"GreenTech made in Germany 3.0 – Environmental Technology Atlas for Germany" is a detailed analysis of the green tech industry produced by Roland Berger Strategy Consultants in cooperation with Germany's Federal Ministry for the Environment.
According to the report, the worldwide market for green technology has grown by 11.8% a year on average since 2007, and is now worth over Euros 2 trillion. By 2025, it will more than double to Euros 4.4 trillion. German green tech firms currently account for Euros 300 billion of this figure, rising to Euros 674 billion by 2025.
The authors of the report explain that the fact that German firms can defend their market share of 15%, despite the emergence of aggressive new competitors on international markets, proves just how strong they are.
The GreenTech Atlas 3.0 reveals that the driving forces in the green tech industry are five megatrends that will shape society and politics worldwide over the decades to come: demographic change, urbanization, globalization, scarcity of resources and the challenge of climate change. These will ensure a transformation toward a green economy in which the green tech industry and other sectors work together for mutual benefit: the growing use of green tech in traditional industries promotes the development of new and refinement of existing green technology. Greater energy and materials efficiency gives the economy in general strategic benefits in light of international competition.
"The economic and financial crisis has not stopped the worldwide expansion of the green tech industry," says Torsten Henzelmann, author of the study and head of the Civil Economics, Energy & Infrastructure Competence Center at Roland Berger Strategy Consultants. "On the contrary, the worldwide market volume has now overshot the Euros 2 trillion mark, thus exceeding our forecasts from the second edition of the GreenTech Atlas in 2009." Going forward, Henzelmann expects further growth: "Things will be a bit slower than in previous years, but by 2025 we expect the worldwide market to double in value to Euros 4.4 trillion."
The worldwide growth in "green" markets is also good news for German companies. The industry has grown by nearly 12% a year on average since 2007, and with Euros 300 billion now has a global market share of around 15%. In Germany, green tech companies now generate 11% of GDP and employ 1.4 million workers. The industry is characterized by SMEs, with an average workforce of approx. 300 and average annual sales of Euros 27 million. Many SMEs are particularly flexible and innovative and offer differentiated solutions and processes. The somewhat fragmented structure of the industry is therefore not a competitive disadvantage on global markets.
Stable market share
Going forward, German green tech companies will continue to benefit from rising global demand for products and solutions in the field of environmental technology and resource efficiency. Experts at Roland Berger predict that the German market volume will grow to some Euros 674 billion by 2025, thus maintaining German firms' global market share of 15% in 2025. "This clearly shows how strong the German industry players are," says Henzelmann: "They have to fend off aggressive new competitors that want their slice of the green tech cake. These include not only companies from the industrialized world but also competitors from emerging markets. China in particular is pushing its exports hard in the fields of photovoltaics and wind power."
Megatrends propel further growth
The rapid development of the global market for environmental technology and resource efficiency is largely driven by five megatrends that will shape society, politics and economics worldwide over the decades to come: demographic change with a further rise in the world's population; continued urbanization with more and more megalopolises; closer links and intertwining of the world economy through globalization; rapidly dwindling resources and the associated price increases; and the challenge of climate change, which makes reducing global greenhouse gas emissions essential. "Given the implications of these megatrends, there is no long-term alternative to permanently reshaping the economy in a way that balances economic success, protection of natural resources, social cohesion and the realization of international responsibility," says Ralph Büchele, Principal at Roland Berger and co-author of the GreenTech Atlas 3.0. "Green tech offers specific solutions for pressing ecological and social challenges and for that reason will continue to gain in importance."

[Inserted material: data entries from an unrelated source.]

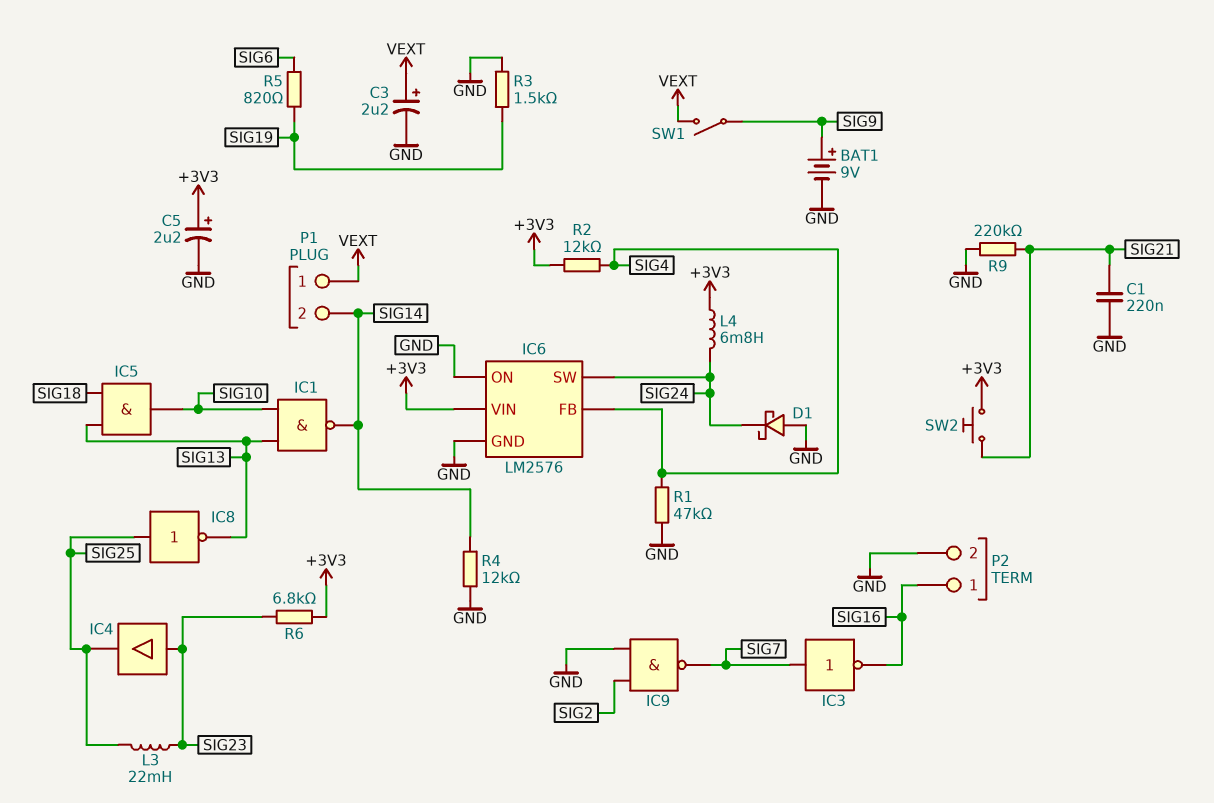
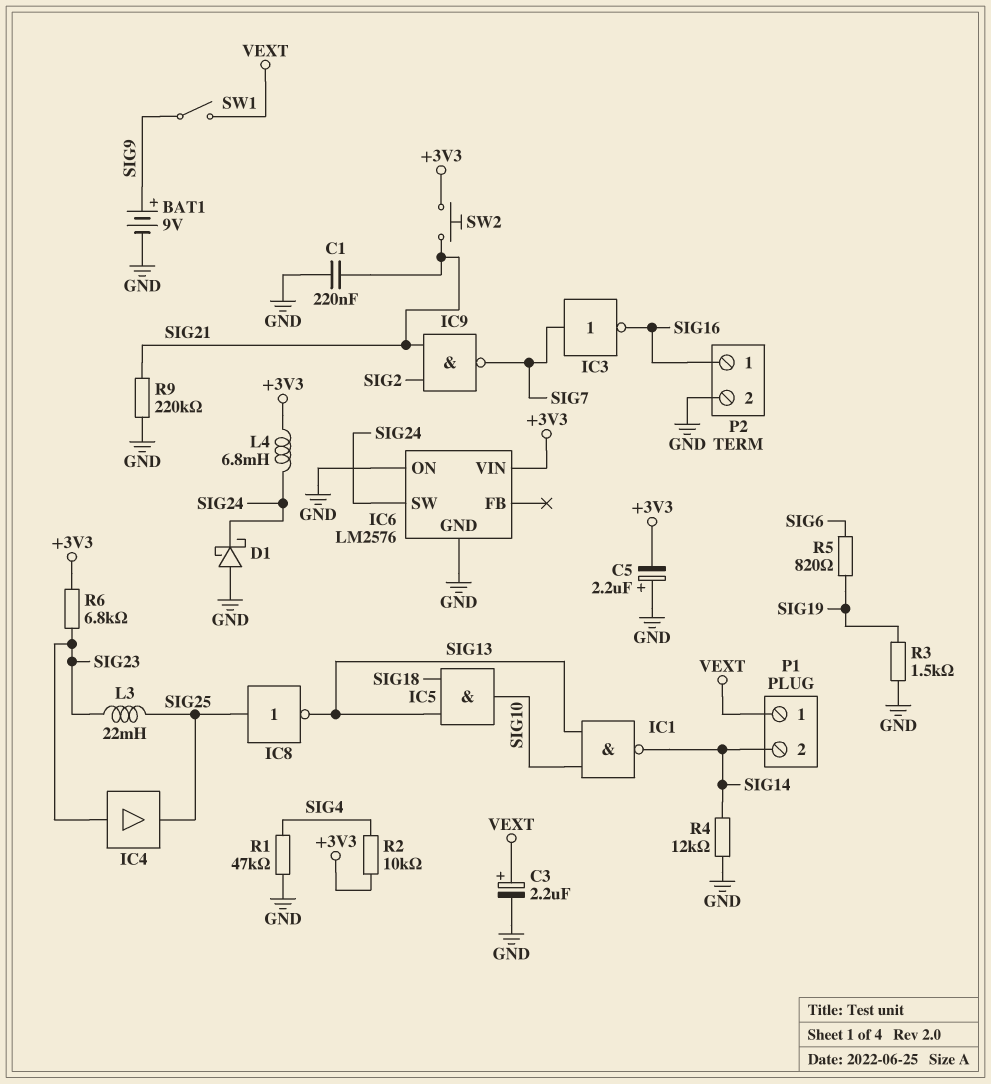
C5: 2.2uF (plus +3V3, minus GND) -> 2.2uF (plus GND, minus +3V3)
IC6 pin FB: SIG4 -> none
IC9: NAND (in GND, in SIG2, out SIG7) -> NAND (in SIG2, in SIG21, out SIG7)
R2: 12k (+3V3, SIG4) -> 10k (+3V3, SIG4)

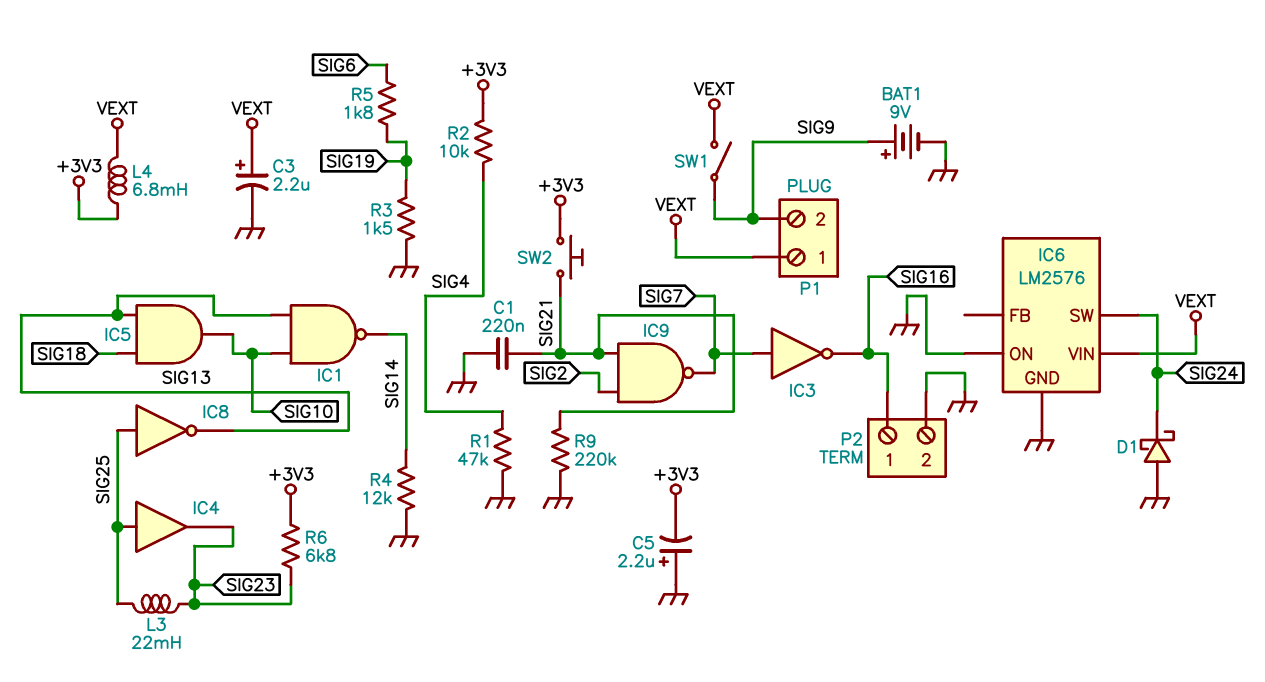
IC4: buffer (in SIG23, out SIG25) -> buffer (in SIG25, out SIG23)
IC6 pin VIN: +3V3 -> VEXT
L4: 6.8mH (+3V3, SIG24) -> 6.8mH (+3V3, VEXT)
P1 pin 2: SIG14 -> SIG9
R5: 820 (SIG6, SIG19) -> 1.8k (SIG6, SIG19)

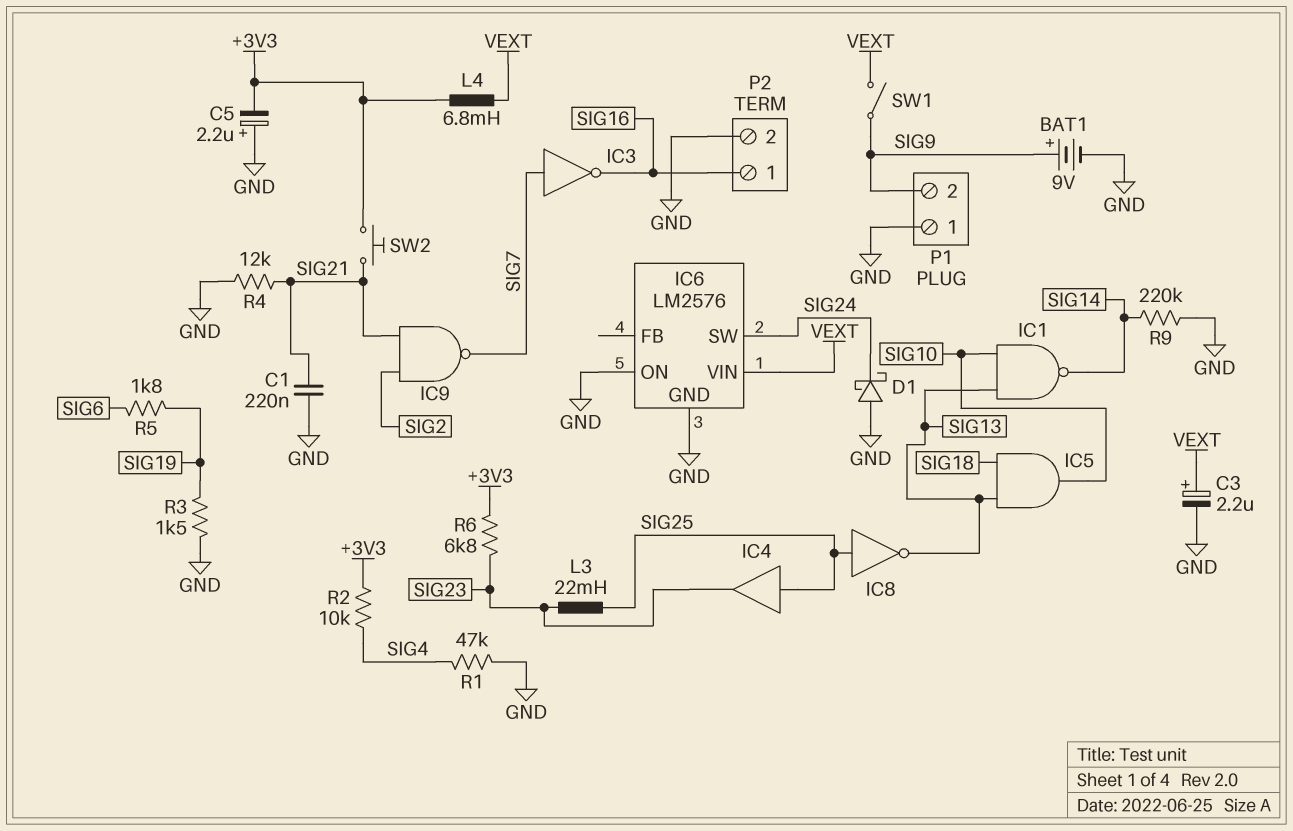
P1 pin 1: VEXT -> GND
R4: 12k (GND, SIG14) -> 12k (GND, SIG21)
R9: 220k (GND, SIG21) -> 220k (GND, SIG14)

In their GreenTech Atlas 3.0, the Roland Berger experts describe the shift toward a green economy. This transformation affects all stakeholders: politicians and policymakers, companies and their customers, and investors, who are using sustainability as an investment criterion more and more frequently. The green economy is emerging as a form marked by innovation-oriented, ecological and participatory growth. This economic form is bolstered by two pillars: the strong green tech sector plus companies in the traditional sectors that pursue sustainability strategies and have integrated them on all management levels.
"The traditional economic sectors are an integral part in the "greening" process," says Büchele. For one, the embedding of environmental technology and resource efficiency in these industries supports the development of green tech. For another, green technologies have proven to drive modernization in the traditional industries themselves.
"More and more companies are finding that using green tech is a way to stand out from among their international competitors. "Better efficiency regarding energy and (raw) materials is increasingly becoming a strategic advantage in international competition – that goes for all sectors of the economy in general," Büchele concludes.